Life is a dream—of pain and woe.
A dream from which—we pray to wake.
A dream from which—we wake and go.
Who would sleep—when the new dawn waits?
Who would sleep—when the sweet winds blow?
A dream must end—when the new day comes.
This dream from which—we wake and go.
They appeared to find comfort in those songs. He wished he could, too, but as far as he could see, the Aiel truly did not seem to care whether they lived or died, and that was mad. Any sane man wanted to live. Any sane man would run as far as he could from a battle, run as hard as he could.
Stepper tossed his head, nostrils flaring at the smells from below, and Perrin patted the dun’s neck. Aram was grinning as he looked at what Perrin tried to block out. Loial’s face had so little expression it might have been carved from wood. His lips moved slightly, and Perrin thought he heard, “Light, let me never see the like again.” Drawing a deep breath, he made his eyes follow theirs, to Dumai’s Wells.
In some ways it was not as bad as the graves—he had known some of those people since he was a child—but it all crashed down on him at once anyway, like the scent in his nose made solid and smashing him between the eyes. The memori
es he wanted to forget came rushing back. Dumai’s Wells had been a killing ground, a dying ground, but now it was worse. Less than a mile away, the charred remains of wagons stood around a small copse of trees nearly hiding the low stone copings of the wells. And surrounding that. . . .
A seething sea of black, vultures and ravens and crows in tens of thousands, swirling up in waves and settling again, concealing the broken earth. For which Perrin was more than grateful. The Asha’man’s methods had been brutal, destroying flesh and ground with equal impartiality. Too many Shaido had died to bury in less than days, even had anyone cared to bury them, so the vultures gorged, and the ravens, and the crows. The dead wolves were down there, too; he had wanted to bury them, but that was not the wolves’ way. Three Aes Sedai corpses had been found, their channeling unable to save them from spears and arrows in the madness of battle, and half a dozen dead Warders, too. They were buried in the clearing near the wells.
The birds were not alone with the dead. Far from it. Black-feathered waves rose around Lord Dobraine Taborwin and over two hundred of his mounted Cairhienin armsmen, and Lord Lieutenant Havien Nurelle with all that remained of his Mayeners aside from the guards on the Warders.
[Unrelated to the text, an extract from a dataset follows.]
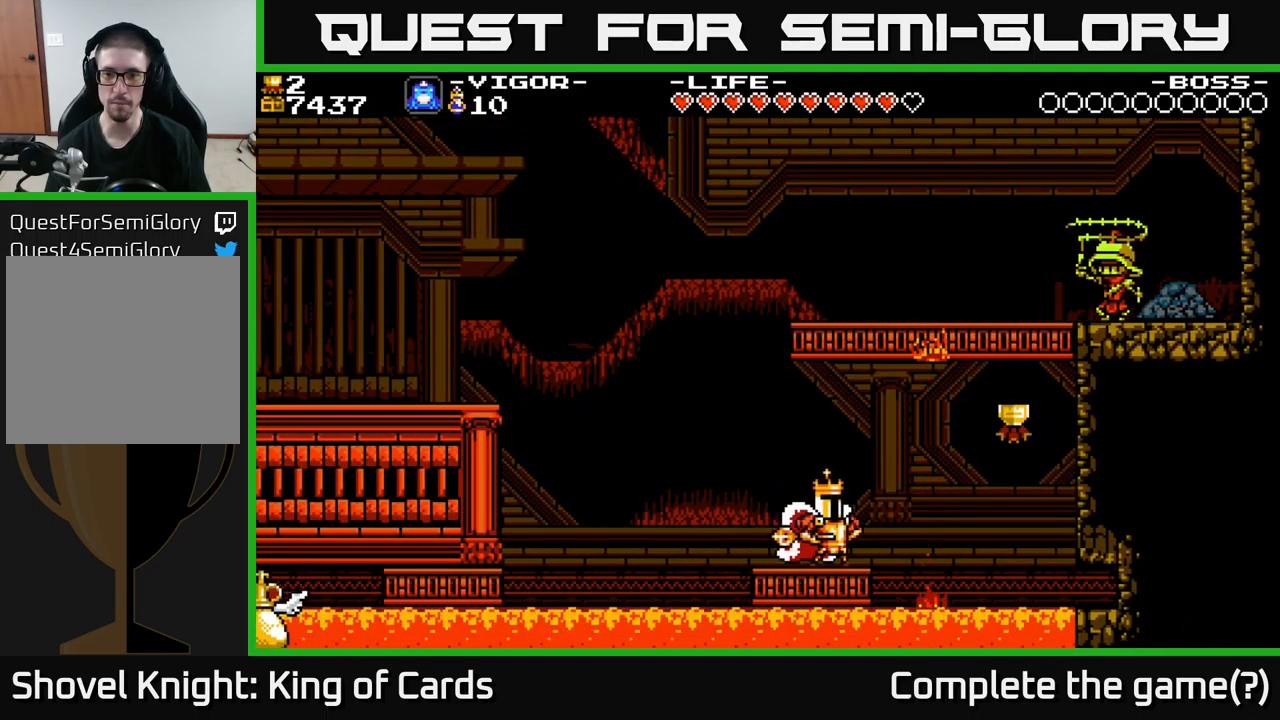
{"buttons": [], "right_stick": "center", "events": []}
Con with two white diamonds on blue picked out the Cairhienin officers, all but Dobraine himself, and the Mayeners’ red armor and red-streamered lances made a brave show amid the carnage, but Dobraine was not the only one who held a cloth to his nose. Here and there a man leaned from the saddle trying to empty a stomach already emptied earlier. Mazrim Taim, almost as tall as Rand, was afoot in his black coat with the blue-and-gold Dragons climbing the sleeves, and maybe a hundred more of the Asha’man. Some of them heaved up their bellies, too. There were Maidens by the score, more siswai’aman than Cairhienin and Mayeners and Asha’man combined, and several dozen Wise Ones to boot. All supposedly in case the Shaido returned, or perhaps in case some of the dead were only shamming, though Perrin thought anyone who pretended at being a corpse here would soon go insane. All centered around Rand.